Арич положил перепончатые кисти на край бассейна и выпустил когти:
– Мы сильно рисковали, когда готовили его к этому заданию.
– Больше, чем рисковали со мной?
Арич убрал руки и не мигая уставился на Цейланг:
– Так вот, значит, что на самом деле не дает тебе покоя.
– Именно так.
– Подумай, Цейланг, как близко ты позволишь мне подобраться к ядру уривства. Точно так же поступим и мы в отношении тебя.
– А Макки?
– Возможно, он зашел уже слишком далеко, и мы едва ли сможем оставить его в живых.
– Я поняла ваше предостережение, Арич. Но я все равно не понимаю, почему калебаны не могут предотвратить…
– Они открыто признают, что не понимают переноса эго. Но кто может понять калебана, а тем более контролировать его в таких щекотливых делах? Даже того, который создал Стену Бога.
– Ходят слухи, что Макки понимает калебанов.
– Он сам это отрицает.
Она погладила складку хватательной мандибулы, пощупала многочисленные шрамы, оставшиеся от переходов из триады в триаду. Эти бесчисленные переходы из семьи в семью в конце концов создали огромный разветвленный род. Но все они были уривами. Досадийский эксперимент грозил стать чудовищной пародией на уривство. Но однако…
– Как это захватывающе, – пробормотала она.
– Такова угроза.
– Нам надо молиться за гибель Досади.
– Возможно.
Она была поражена.
– Что…
– Это не должно погибнуть вместе с Досади. Наши священные связи дают гарантию, что ты, покинув Тандалур, сохранишь свое знание. Об этом знают многие говачины.
– А Макки?
– Инфекции имеют свойство распространяться, – сказал Арич. – Помни об этом, если дело дойдет до судебной арены.
◊ ◊ ◊
Есть некоторые формы безумия, которые, будучи доведенными до крайности, могут стать новым эталоном нормальности.
– Макки?
В сознании сразу возникло знакомое ощущение присутствия калебана, он слышал и чувствовал присутствие существа, которого, как он ясно понимал, здесь не было.
Приготовления оказались на удивление простыми.
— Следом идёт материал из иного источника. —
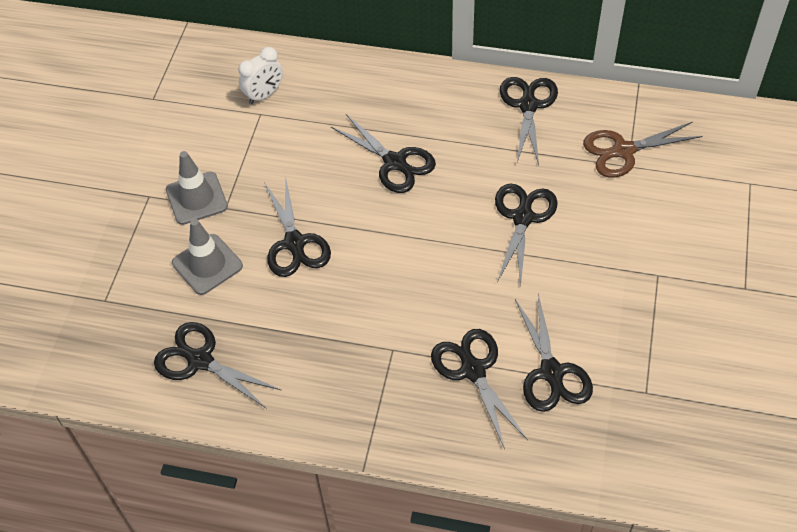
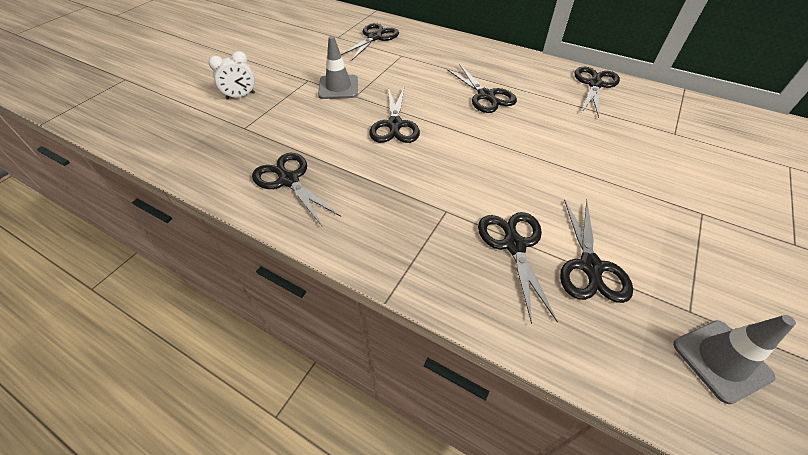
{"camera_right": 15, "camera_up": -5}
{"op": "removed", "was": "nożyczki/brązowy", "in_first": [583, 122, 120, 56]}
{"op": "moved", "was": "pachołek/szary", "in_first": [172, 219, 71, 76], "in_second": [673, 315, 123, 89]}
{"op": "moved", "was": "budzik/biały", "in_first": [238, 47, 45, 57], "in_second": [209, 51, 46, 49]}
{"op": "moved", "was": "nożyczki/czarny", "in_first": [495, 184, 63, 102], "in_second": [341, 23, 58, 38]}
Они с Джедрик взялись за руки – он взял в правую руку ее левую, а свободными руками они ухватились за светящиеся стержни.
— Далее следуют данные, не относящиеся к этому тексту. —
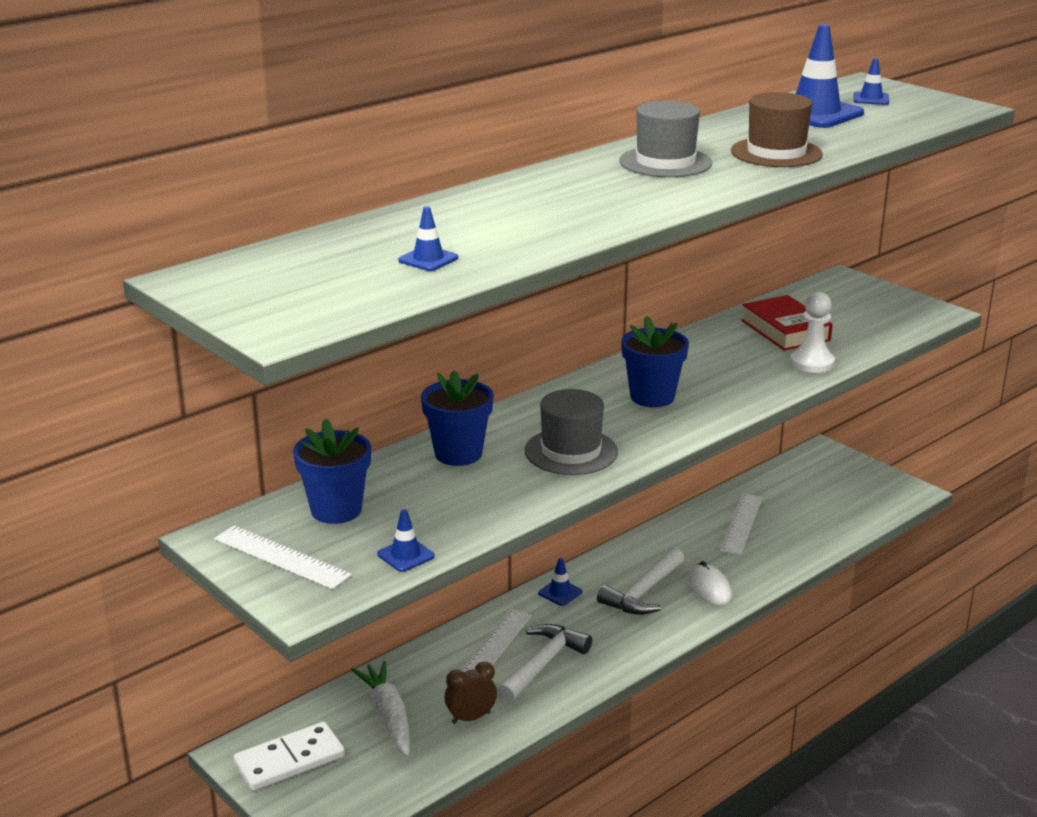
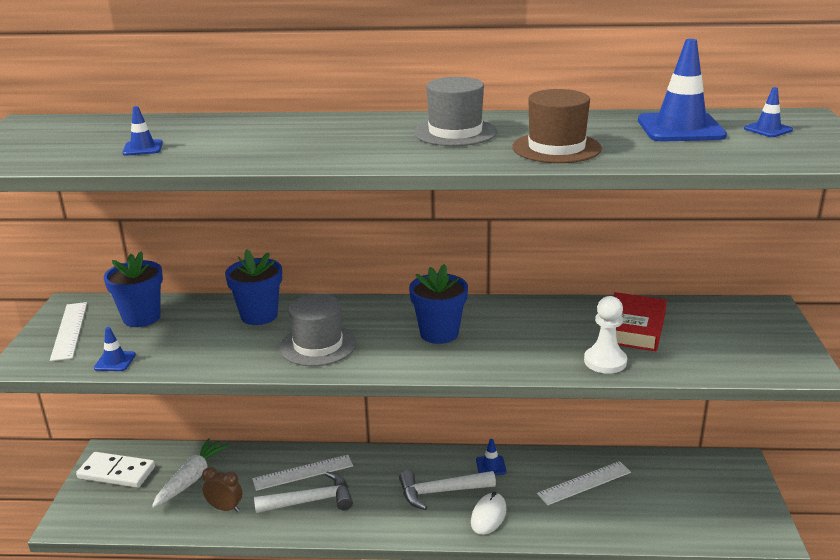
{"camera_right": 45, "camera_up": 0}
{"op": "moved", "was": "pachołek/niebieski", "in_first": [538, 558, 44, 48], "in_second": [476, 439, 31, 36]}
Макки пока не идентифицировал этого калебана и удивился вопросительным интонациям в его голосе. Тем не менее, он согласился с тем, что он – Макки, беззвучно высказав это калебану. Мысленно произнося слова, он вдруг остро ощутил лежавшую рядом Джедрик. Теперь она была не просто другим человеком. Он стал пробным носителем ее имитационной модели, иногда предвосхищая ее ответы.
– Вы пришли к взаимному согласию? – спросил калебан.
Макки вдруг ощутил присутствие в себе и Пчарки: это было похоже на дальний отголосок. Было такое впечатление, что Пчарки превратился в упрощенную схему, которую нащупывал калебан. Однако эта схема была все же настолько сложна, что ее правила не поддавались словесному выражению. Какая-то часть существа Макки отреагировала на контакт пробуждением внутреннего чудовища, и это чудовище село в кровати и возмущенно спросило:
– Кто осмеливается будить меня?
Макки чувствовал, что дрожит всем телом, и ощущал, что и Джедрик дрожит рядом с ним. Оба сильно вспотели – это был настоящий коммуникационный транс от контакта с калебаном или тапризиотом. Теперь Макки видел этот феномен совершенно в ином свете. Когда он подойдет к краю этой бездны…
Пока эти мысли, сменяя друг друга, шевелились в его голове, он вдруг ощутил какой-то сдвиг, какое-то неясное отражение чего-то, что можно было с большой натяжкой назвать движением. Теперь, несмотря на то, что он по-прежнему пребывал в своей плоти, он чувствовал неразрывную связь и внутренний контакт с телом Джедрик и знал, что она испытывает такое же ощущение.